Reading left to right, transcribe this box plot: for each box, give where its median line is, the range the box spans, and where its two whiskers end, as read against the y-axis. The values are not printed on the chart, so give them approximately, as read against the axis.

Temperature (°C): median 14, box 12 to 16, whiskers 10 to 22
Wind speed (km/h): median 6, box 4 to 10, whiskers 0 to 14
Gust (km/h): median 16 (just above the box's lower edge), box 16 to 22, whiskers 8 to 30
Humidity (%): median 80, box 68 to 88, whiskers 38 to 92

■ EXERCISE INSTRUCTIONS ■
From the material above, extract and copy in full every line in which the word "each" appears.

■ FINAL ANSWER ■
Reading left to right, transcribe this box plot: for each box, give where its median line is, the range the box spans, and where its two whiskers end, as read against the y-axis. The values are not printed on the chart, so give them approximately, as read against the axis.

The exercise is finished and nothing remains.